Hay … I could use some about now.

Mmmm … thank you, that was delicious. Ruminating on the plastics issue, I'm thinking how hard it is to change society—the way things have been done for a long time, the habits of life.

My ancestors have been around for thousands of years. They were in on some of the most amazing events in history. Would you like to—ahem!—ruminate along with me?
  • Abram (later Abraham) had a lot of us.
  • Rebekah watered the camels (using no plastic straws or bottles!), proving she was the right bride for Isaac.
  • Camels were unclean animals, and Jewish people could not eat us. (Whew! Thankful for Old Testament dietary laws.)
  • Jacob set his wives and sons on camels. We're great transportation, you know.
  • Zebah and Zalmunna ornamented their camels with fancy things. Gideon cut the chain ornaments off, because they were of great value.
  • Camels are fast. Four hundred young men on camelback fled and escaped David's army.
  • Camels are the world's first freight trains. The Queen of Sheba went to Solomon with a very great train, with camels that bare spices, and very much gold, and precious stones (from 1 Kings 10:2).
  • In Bible times, the amount of camels one had was a symbol of his wealth. I always knew we were worth a lot.
  • Here's proof there were even camel chariots back then: And he saw a chariot with a couple of horsemen, a chariot of asses, and a chariot of camels (Isaiah 21:7a). Betcha didn't know that one.

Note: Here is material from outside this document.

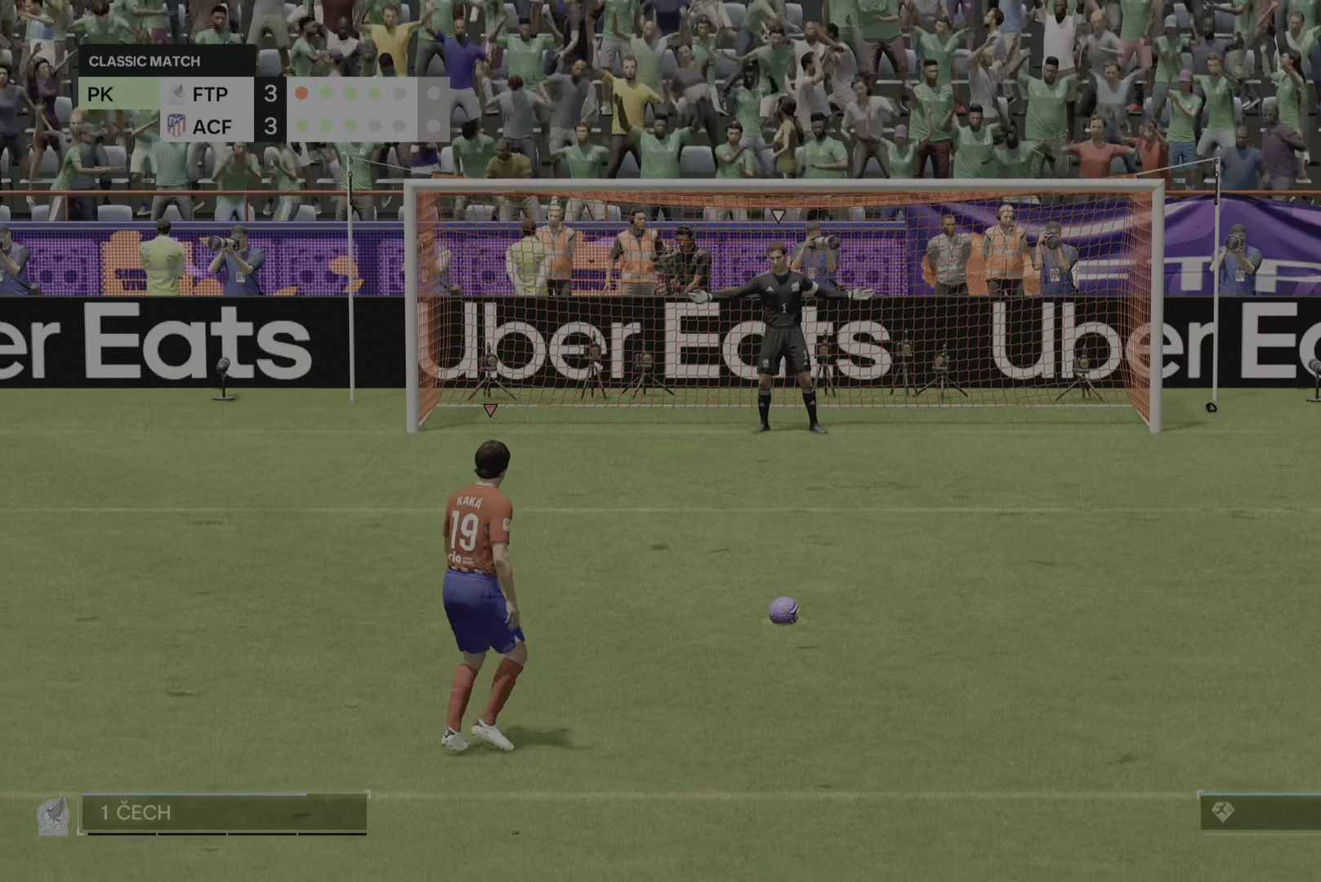
{"buttons": [], "left_stick": "center", "right_stick": "center", "events": []}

  • John the Baptist wore a garment made of camel's hair. 
And, Jesus said two curious things about camels:
  1. It is easier for a camel to go through the eye of a needle, than for a rich man to enter into the kingdom of God. When his disciples heard it, they were exceedingly amazed, saying, Who then can be saved? But Jesus beheld them, and said unto them, With men this is impossible; but with God all things are possible (Matthew 19:24b-26). I'm a camel, but I am thankful God makes it possible for anyone to enter into His kingdom.

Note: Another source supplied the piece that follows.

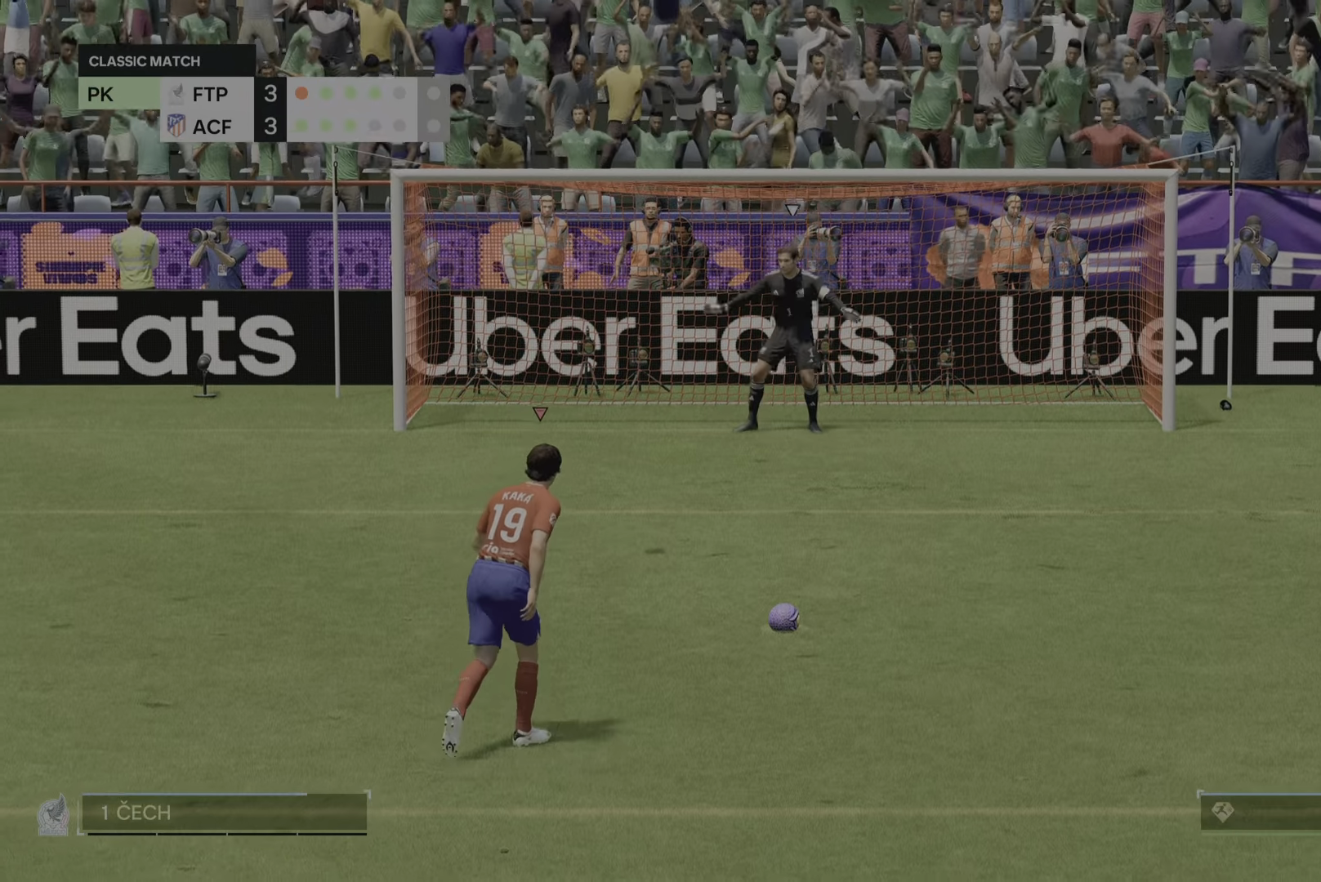
{"buttons": [], "left_stick": "down-left", "right_stick": "center", "events": [[351, "left_stick", "down-left"]]}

  2. Ye blind guides, which strain at a gnat, and swallow a camel (Matthew 23:24). You might want to read this verse in context: Woe unto you, scribes and Pharisees, hypocrites! for ye pay tithe of mint and anise and cummin, and have omitted the weightier matters of the law, judgment, mercy, and faith: these ought ye to have done, and not to leave the other undone. Ye blind guides, which strain at a gnat, and swallow a camel. Woe unto you, scribes and Pharisees, hypocrites! for ye make clean the outside of the cup and of the platter, but within they are full of extortion and excess. Thou blind Pharisee, cleanse first that which is within the cup and platter, that the outside of them may be clean also. Obviously, Jesus wasn't talking about actually swallowing something as big as I am; the gnat and camel were metaphors for something very small and very big. (I was an unclean animal for Jewish Pharisees, you remember. They wouldn't have been allowed under Jewish Law to eat either me or the gnat.) The lesson here is that they needed a heart change—a clean-up on the inside.

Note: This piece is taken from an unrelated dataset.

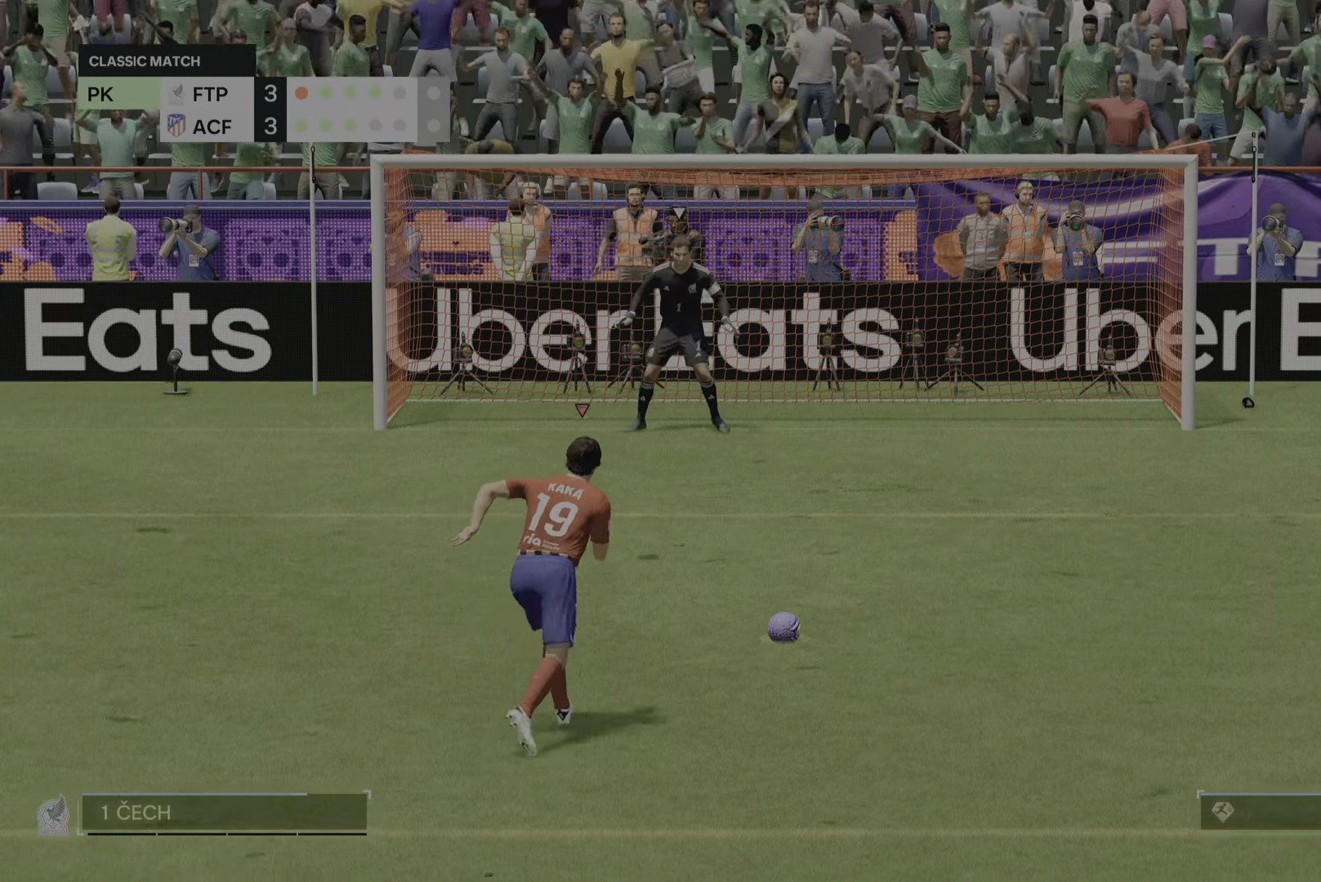
{"buttons": [], "left_stick": "center", "right_stick": "center", "events": [[183, "left_stick", "left"], [383, "left_stick", "center"]]}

Which leads us back to the plastic straw. Most of the junk in the oceans is bigger than a straw—and most isn't straws at all. (Supposedly, the statistics about plastic straws came from a nine-year-old boy.) So, the clean-up effort, though it can begin with straws, needs to encompass a whole re-think of materials and packaging.

And, most of the junk in people's lives—we call it sin—isn't the stuff we notice most (murder, rape, extorsion, etc.). It's the stuff that we think is "little" (lies, petty theft, porn use, gossip, an iffy movie). Jesus had it right. We desperately need Him to clean up our insides, and then our outsides will be clean. And, the best news of all: anyone can be saved. 

For God so loved the world, that he gave his only begotten Son, 
that whosoever believeth in him should not perish, 
but have everlasting life (John 3:16).